PROBLEM TO WORK ON |
Please copy each line below that contains the word "SBTH".

[[ SOURCE DATA open ]]

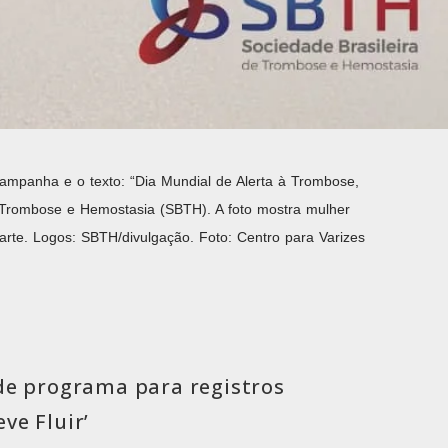
campanha e o texto: “Dia Mundial de Alerta à Trombose,
 de Trombose e Hemostasia (SBTH). A foto mostra mulher
rte. Logos: SBTH/divulgação. Foto: Centro para Varizes
de programa para registros
ve Fluir’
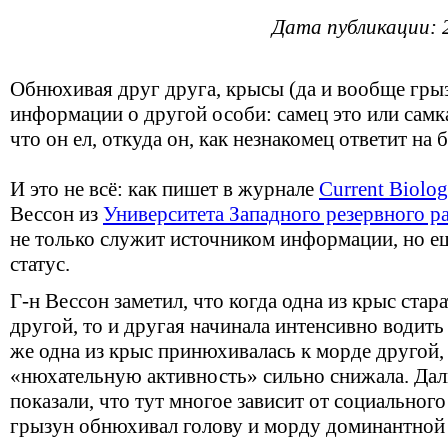
Дата публикации: 
Обнюхивая друг друга, крысы (да и вообще гры
информации о другой особи: самец это или самк
что он ел, откуда он, как незнакомец ответит на
И это не всё: как пишет в журнале
Current Biolo
Вессон из
Университета Западного резервного р
не только служит источником информации, но е
статус.
Г-н Вессон заметил, что когда одна из крыс ста
другой, то и другая начинала интенсивно водить
же одна из крыс принюхивалась к морде другой, 
«нюхательную активность» сильно снижала. Да
показали, что тут многое зависит от социального
грызун обнюхивал голову и морду доминантной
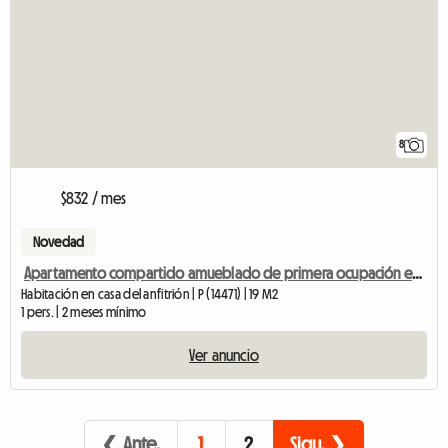
8
$832 / mes
Novedad
Apartamento compartido amueblado de primera ocupación en villa de la ciudad con jardín cerca de la universidad y S
Habitación en casa del anfitrión | P (14471) | 19 M2
1 pers. | 2 meses mínimo
Ver anuncio
❮ Ante.
1
2
Sigu. ❯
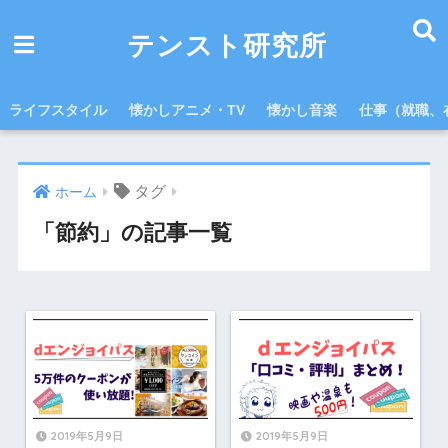
テンスト研究所
ライフスタイル
懐かしアニメ・TV
懐かし音楽
仕事（就職、
タグ
ホーム
「節約」の記事一覧
2019年5月9日
2019年5月9日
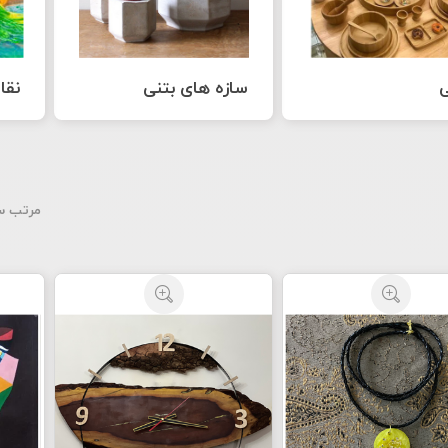
ی
سازه های بتنی
نقا
مرتب س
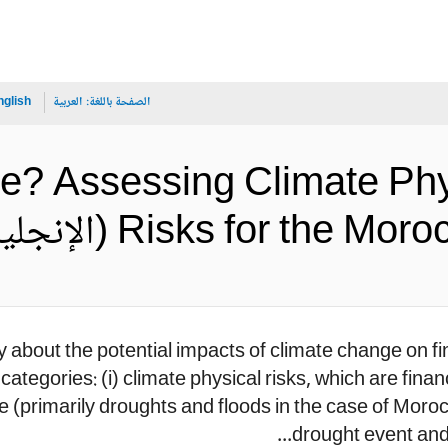
الصفحة باللغة:
العربية
nglish
e? Assessing Climate Phys
Risks for t (الإنجليزية)
about the potential impacts of climate change on fina
categories: (i) climate physical risks, which are fin
 (primarily droughts and floods in the case of Moro
drought event and r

[[ SOURCE DATA closed ]]

TASK ANSWER |
 de Trombose e Hemostasia (SBTH). A foto mostra mulher
rte. Logos: SBTH/divulgação. Foto: Centro para Varizes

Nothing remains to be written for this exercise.